Reply To: Business Cycle and Interest Rates


Interest rates don’t need to change significantly for the boom to be set in motion. They just need to be lower than they would be on the basis of people’s time preferences. The Fed sets the boom in motion by monetary inflation through credit expansion within a fractional-reserve banking system. When the Fed buys assets from banks and pays with reserves, then banks can create credit by issuing fiduciary media. Banks decide how to lend the funds they create across the different loan opportunities. Having exhausted these, other investors will alter their supply of credit to take advantage of arbitrage profit. As you point out, the end result is that interest rates throughout all possibilities are lower than otherwise.

Interest rates, however, are not just earned on investment in financial assets, but also in physical assets. The rate of return on production and investment will be lower than otherwise also. But, in order for that to happen, buying prices of inputs must rise relative to selling prices of outputs. In other words, higher-stage prices must rise relative to lower-stage prices.

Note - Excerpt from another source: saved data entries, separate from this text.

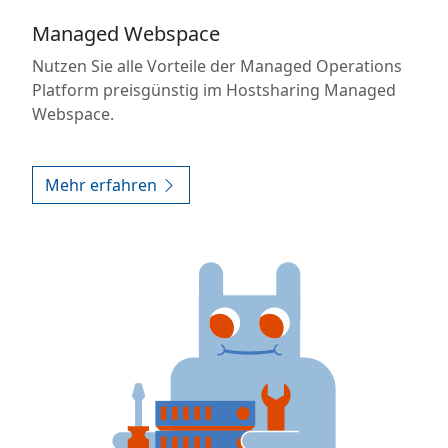
Managed Webspace
Nutzen Sie alle Vorteile der Managed Operations
Platform preisgünstig im Hostsharing Managed
Webspace.
Mehr erfahren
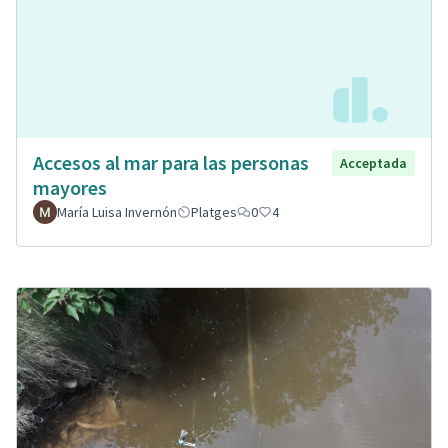
Accesos al mar para las personas
Acceptada
mayores
María Luisa Invernón
Platges
0
4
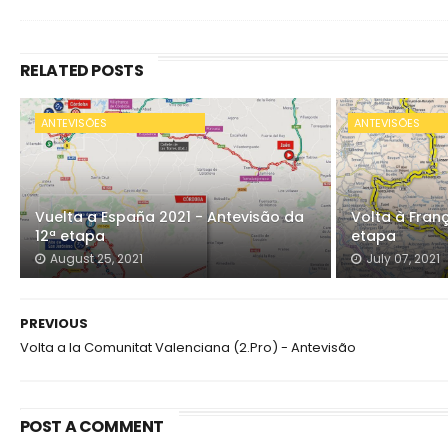
RELATED POSTS
ANTEVISÕES
ANTEVISÕES
Vuelta a España 2021 - Antevisão da
Volta à Franç
12ª etapa
etapa
August 25, 2021
July 07, 2021
PREVIOUS
Volta a la Comunitat Valenciana (2.Pro) - Antevisão
POST A COMMENT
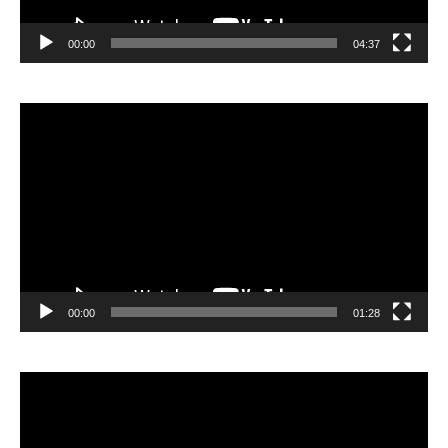
00:00
04:37
Видеоплеер
00:00
01:28
Видеоплеер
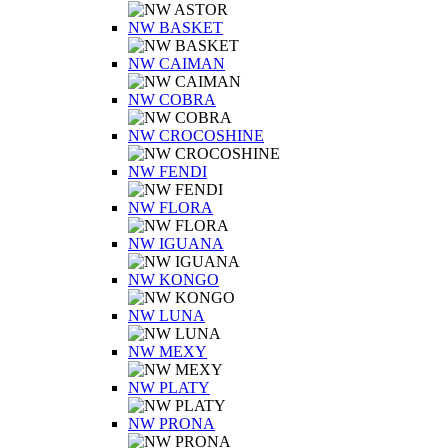
NW BASKET
NW CAIMAN
NW COBRA
NW CROCOSHINE
NW FENDI
NW FLORA
NW IGUANA
NW KONGO
NW LUNA
NW MEXY
NW PLATY
NW PRONA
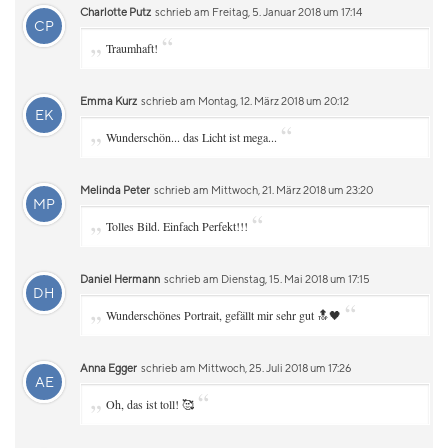
Charlotte Putz
schrieb am Freitag, 5. Januar 2018 um 17:14
CP
„
“
Traumhaft!
Emma Kurz
schrieb am Montag, 12. März 2018 um 20:12
EK
„
“
Wunderschön... das Licht ist mega...
Melinda Peter
schrieb am Mittwoch, 21. März 2018 um 23:20
MP
„
“
Tolles Bild. Einfach Perfekt!!!
Daniel Hermann
schrieb am Dienstag, 15. Mai 2018 um 17:15
DH
„
“
Wunderschönes Portrait, gefällt mir sehr gut 🔝🖤
Anna Egger
schrieb am Mittwoch, 25. Juli 2018 um 17:26
AE
„
“
Oh, das ist toll! 🥰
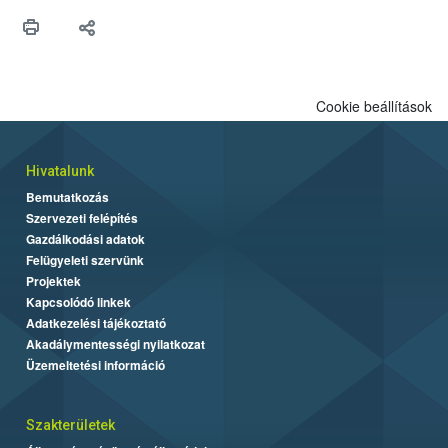
Cookie beállítások
Hivatalunk
Bemutatkozás
Szervezeti felépítés
Gazdálkodási adatok
Felügyeleti szervünk
Projektek
Kapcsolódó linkek
Adatkezelési tájékoztató
Akadálymentességi nyilatkozat
Üzemeltetési információ
Szakterületek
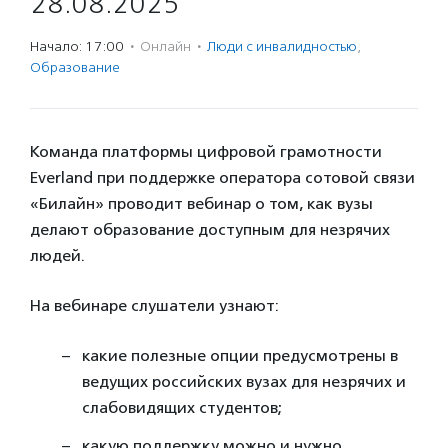
28.08.2025
Начало: 17:00
·
Онлайн
·
Люди с инвалидностью
,
Образование
Команда платформы цифровой грамотности
Everland при поддержке оператора сотовой связи
«Билайн» проводит вебинар о том, как вузы
делают образование доступным для незрячих
людей.
На вебинаре слушатели узнают:
какие полезные опции предусмотрены в
ведущих российских вузах для незрячих и
слабовидящих студентов;
какую поддержку можно и нужно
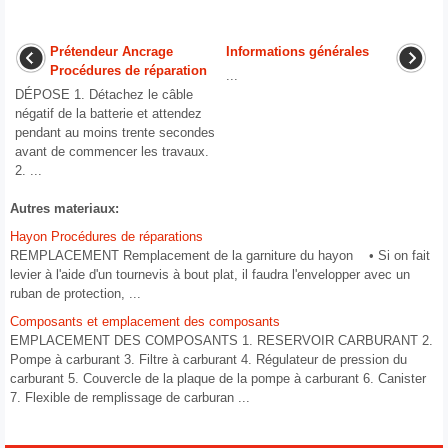
Prétendeur Ancrage
Informations générales
Procédures de réparation
...
DÉPOSE 1. Détachez le câble
négatif de la batterie et attendez
pendant au moins trente secondes
avant de commencer les travaux.
2. ...
Autres materiaux:
Hayon Procédures de réparations
REMPLACEMENT Remplacement de la garniture du hayon • Si on fait
levier à l'aide d'un tournevis à bout plat, il faudra l'envelopper avec un
ruban de protection, ...
Composants et emplacement des composants
EMPLACEMENT DES COMPOSANTS 1. RESERVOIR CARBURANT 2.
Pompe à carburant 3. Filtre à carburant 4. Régulateur de pression du
carburant 5. Couvercle de la plaque de la pompe à carburant 6. Canister
7. Flexible de remplissage de carburan ...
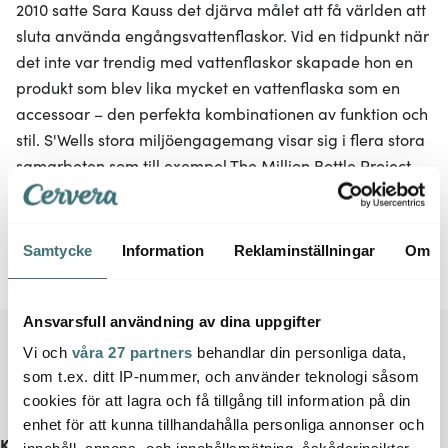
2010 satte Sara Kauss det djärva målet att få världen att
sluta använda engångsvattenflaskor. Vid en tidpunkt när
det inte var trendig med vattenflaskor skapade hon en
produkt som blev lika mycket en vattenflaska som en
accessoar – den perfekta kombinationen av funktion och
stil. S'Wells stora miljöengagemang visar sig i flera stora
samarbeten som till exempel The Million Bottle Project
och Lonely Whale. De har även flera år i rad gjort en
Earth Day Bottle Collection. S'well vill så ett frö som
inspiration till ett mer hållbart sätt att leva i en ännu inte
Samtycke
Information
Reklaminställningar
Om
så hållbar värld.
Ansvarsfull användning av dina uppgifter
Vi och
våra 27 partners
behandlar din personliga data,
som t.ex. ditt IP-nummer, och använder teknologi såsom
cookies för att lagra och få tillgång till information på din
enhet för att kunna tillhandahålla personliga annonser och
Kundservice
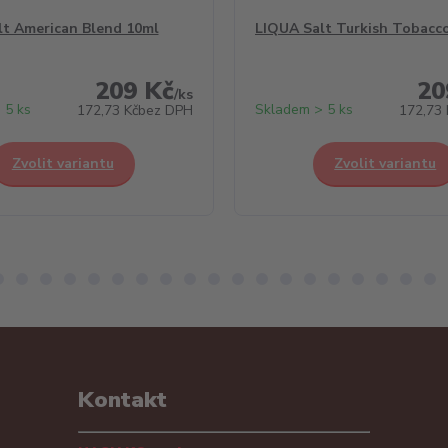
lt American Blend 10ml
LIQUA Salt Turkish Tobacc
209 Kč
20
/
ks
 5 ks
Skladem > 5 ks
172,73 Kč
bez DPH
172,73 
Zvolit variantu
Zvolit variantu
Kontakt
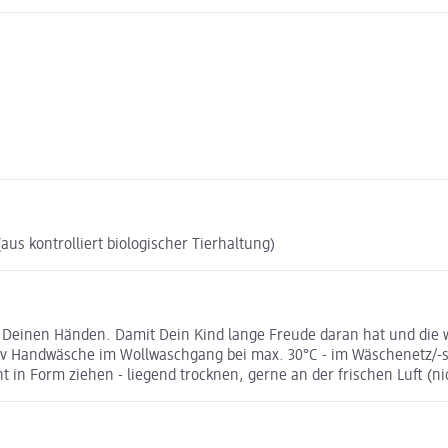
us kontrolliert biologischer Tierhaltung)
 Deinen Händen. Damit Dein Kind lange Freude daran hat und die we
nativ Handwäsche im Wollwaschgang bei max. 30°C - im Wäschenetz/
in Form ziehen - liegend trocknen, gerne an der frischen Luft (ni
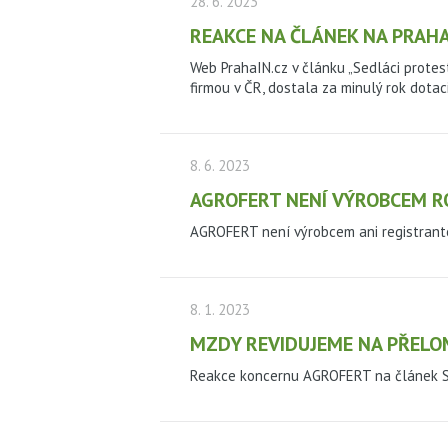
28. 6. 2023
REAKCE NA ČLÁNEK NA PRAHA
Web PrahaIN.cz v článku „Sedláci protes
firmou v ČR, dostala za minulý rok dotac
8. 6. 2023
AGROFERT NENÍ VÝROBCEM 
AGROFERT není výrobcem ani registran
8. 1. 2023
MZDY REVIDUJEME NA PŘELO
Reakce koncernu AGROFERT na článek Se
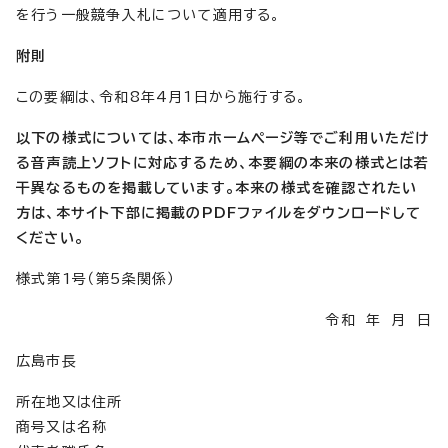
を行う一般競争入札について適用する。
附則
この要綱は、令和8年4月1日から施行する。
以下の様式については、本市ホームページ等でご利用いただけ
る音声読上ソフトに対応するため、本要綱の本来の様式とは若
干異なるものを掲載しています。本来の様式を確認されたい
方は、本サイト下部に掲載のPDFファイルをダウンロードして
ください。
様式第1号（第5条関係）
令和 年 月 日
広島市長
所在地又は住所
商号又は名称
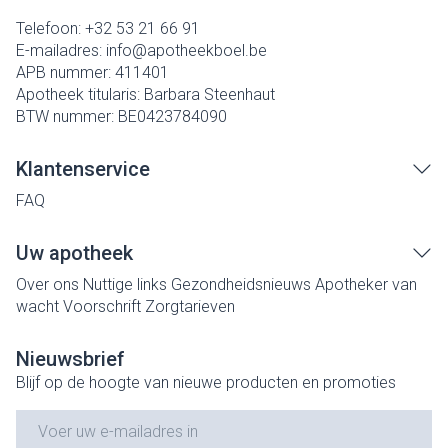
Telefoon:
+32 53 21 66 91
E-mailadres:
info@
apotheekboel.be
APB nummer:
411401
Apotheek titularis:
Barbara Steenhaut
BTW nummer:
BE0423784090
Klantenservice
FAQ
Uw apotheek
Over ons
Nuttige links
Gezondheidsnieuws
Apotheker van
wacht
Voorschrift
Zorgtarieven
Nieuwsbrief
Blijf op de hoogte van nieuwe producten en promoties
E-mail adres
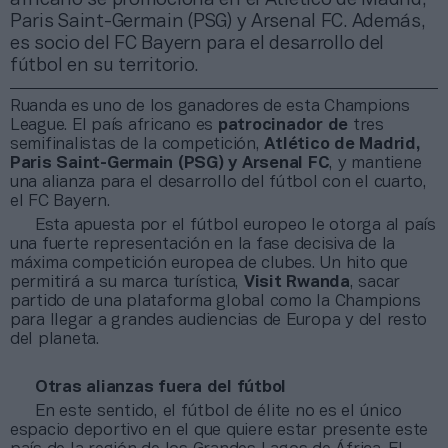
Paris Saint-Germain (PSG) y Arsenal FC. Además,
es socio del FC Bayern para el desarrollo del
fútbol en su territorio.
Ruanda es uno de los ganadores de esta Champions
League. El país africano es
patrocinador de
tres
semifinalistas de la competición,
Atlético de Madrid,
Paris Saint-Germain (PSG) y Arsenal FC
, y mantiene
una alianza para el desarrollo del fútbol con el cuarto,
el FC Bayern.
Esta apuesta por el fútbol europeo le otorga al país
una fuerte representación en la fase decisiva de la
máxima competición europea de clubes. Un hito que
permitirá a su marca turística,
Visit Rwanda
, sacar
partido de una plataforma global como la Champions
para llegar a grandes audiencias de Europa y del resto
del planeta.
Otras alianzas fuera del fútbol
En este sentido, el fútbol de élite no es el único
espacio deportivo en el que quiere estar presente este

People obtain more money to spend on goods from the monetary inflation set in motion by the Fed through the fractional-reserve banking system. The newly created money drives demands up disproportionately on higher-stage producer goods. Consider the following illustration. Credit creation leads to more auto loans. Increase demand by auto customers pushes up auto producers’ revenues. They increase their demand for inputs, including steel, and their demand for capital capacity, including auto factories. The additional demands for steel increase the revenues of steel producers who, in turn, increase their demand for iron ore. and their demand for steel mills. The resulting increase demand for iron ore is relatively greater than the increase demand for steel which is relatively greater than the increase demand for autos.